Por: Elko Omar Vázquez Erosa
Los órganos sexuales de San Juan Bautista volaron por los aires y fueron a caer, hechos pedazos, a los pies de Bruno y Nicolo quienes, horrorizados, sintieron cómo se les erizaba la piel ante tamaño crimen; la misma suerte habían corrido los genitales de San Pedro ante la furia del infame Daniel da Volterra, quien argumentaba que solo cumplía las órdenes del Santo Padre; en seguida el pintor dejó a un lado el martillo y el cincel y comenzó a aplicar una capa de yeso en el sitio donde Miguel Ángel había pintado los atributos naturales del profeta para dibujar en su lugar unas buenas bragas.
—Braghettone! —gritó alguien, de entre los curiosos— Diavolo maledetto! Figlio di puttana che ti a partorito!
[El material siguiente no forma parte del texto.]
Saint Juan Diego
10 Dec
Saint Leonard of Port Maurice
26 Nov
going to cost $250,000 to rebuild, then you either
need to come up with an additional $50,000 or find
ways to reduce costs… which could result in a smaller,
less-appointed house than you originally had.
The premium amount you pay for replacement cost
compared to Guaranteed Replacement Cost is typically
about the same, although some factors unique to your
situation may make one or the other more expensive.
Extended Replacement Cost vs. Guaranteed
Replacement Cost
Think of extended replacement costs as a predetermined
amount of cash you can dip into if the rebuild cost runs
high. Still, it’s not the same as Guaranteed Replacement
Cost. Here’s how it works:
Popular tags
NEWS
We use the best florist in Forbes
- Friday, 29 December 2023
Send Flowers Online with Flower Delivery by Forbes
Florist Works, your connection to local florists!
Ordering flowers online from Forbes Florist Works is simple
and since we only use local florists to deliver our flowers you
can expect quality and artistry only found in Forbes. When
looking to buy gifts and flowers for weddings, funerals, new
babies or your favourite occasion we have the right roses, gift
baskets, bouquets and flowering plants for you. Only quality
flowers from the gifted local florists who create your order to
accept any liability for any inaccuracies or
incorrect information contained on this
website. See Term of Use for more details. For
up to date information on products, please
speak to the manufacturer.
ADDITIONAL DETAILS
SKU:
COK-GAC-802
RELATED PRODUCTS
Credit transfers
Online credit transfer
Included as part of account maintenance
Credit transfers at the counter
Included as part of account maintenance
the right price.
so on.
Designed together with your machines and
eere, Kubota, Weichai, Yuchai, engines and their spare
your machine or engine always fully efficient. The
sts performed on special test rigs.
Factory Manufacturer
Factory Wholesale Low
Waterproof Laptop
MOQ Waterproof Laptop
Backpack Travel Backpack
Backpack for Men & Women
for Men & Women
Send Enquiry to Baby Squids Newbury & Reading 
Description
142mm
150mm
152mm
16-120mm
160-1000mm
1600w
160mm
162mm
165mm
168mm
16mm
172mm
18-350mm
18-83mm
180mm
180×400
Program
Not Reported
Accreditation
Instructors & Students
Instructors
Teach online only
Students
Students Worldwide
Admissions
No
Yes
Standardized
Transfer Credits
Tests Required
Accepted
Fue como si se le hubieran metido todos los diablos al maestro Volterra quien exigió, desde lo alto de los andamios, que los curiosos salieran de la Capilla Sixtina, así que sus ayudantes se apresuraron a expulsar, de malos modos, a la concurrencia.
—Braghettone! Figlio di cento genitori! Stronzo di merda! Braghettone! Braghettone! Braghettoooneee!
Las puertas de la Capilla Sixtina se cerraron y las personas, previamente expulsadas del recinto, comenzaron a dispersarse, excepto el furioso admirador de Miguel Ángel, quien continuaba escupiendo insultos, por lo que los aprendices de pintor, Bruno y Nicolo, decidieron evitarse problemas y dirigieron sus pasos hacia la taberna más cercana, donde ordenaron vino, queso y aceitunas.
Luego de tranquilizarse con varios tragos de vino Bruno comentó:
—¿Pero cómo se atreve el maestro Volterra a poner las manos sobre la obra de El Divino? A este paso no quedará un solo desnudo en Roma y todas las pinturas terminarán con calzones.
—Órdenes del Santo Padre —contestó Nicolo—. Y lo qué más le molesta a Volterra es que le digan braghettone[1]; sin lugar a dudas pasará a la historia con ese mote, opacando al resto de su obra.
—¿Pero quién le ha metido esa idea al papa?
—La historia —dijo Nicolo— es antigua. La animadversión hacia los desnudos comenzó durante el reinado del papa Pablo III, quien acudió con sus cardenales a admirar El Juicio Final. Entre sus acompañantes se encontraba su maestro de ceremonias, Biagio da Cesena, quien al ser preguntado por su opinión sobre la obra de Miguel Ángel se hizo de cruces, mientras exclamaba:
—Es un escándalo poner, en un lugar tan sagrado, tantas figuras que muestran, deshonestamente, sus vergüenzas. ¡Estas pinturas deberían estar en una hostería o en una casa de baños y no en la capilla del papa!
Bruno soltó una carcajada; Nicolo continuó su narración:
—Lo cierto es que al maestro Miguel Ángel, hombre de genio muy vivo e incluso despiadado con sus enemigos, no le sentó muy bien el comentario y poco después de que el papa y su comitiva se marchasen comenzó a dibujar a Minos en los infiernos, con orejas de burro, rodeado de diablos y una serpiente mordiéndole el pene, como sin duda pudiste apreciar en el mural: las facciones de Minos, trazadas de memoria, corresponden a Biagio da Cesena.
Nicolo rellenó su copa de vino y la vació de un trago, Bruno lo imitó; volvieron a llenar sus copas, cortaron un trozo de queso y comieron algunas aceitunas.
—¿Y se quedó tan contento el maestro de ceremonias del papa? —preguntó Bruno.
—La verdad es que no; en cuanto se enteró Biagio da Cesena, de natural sombrío y envidioso, como muchos de los que rodean a los grandes, corrió a acusar a Miguel Ángel ante el Santo Padre. Tras besar el anillo del papa Biagio se quejó:
—¡Su Santidad! ¡Ese pintor con cara de chivo me ha representado en los infiernos! ¡Desnudo! ¡Mostrando las vergüenzas, a las que muerde una serpiente!
El papa, quien era un viejo malicioso, apenas se podía aguantar la risa, y sentenció:
—Hijo mío, querido, ¡pluguiese al cielo que el pintor te hubiera colocado en el purgatorio, hasta donde llega mi poder!; pero me es imposible sacarte del infierno: no hay redención para ti.
Y ahí se quedó, para su eterna vergüenza.
[1] El hacedor de bragas o el pinta calzones.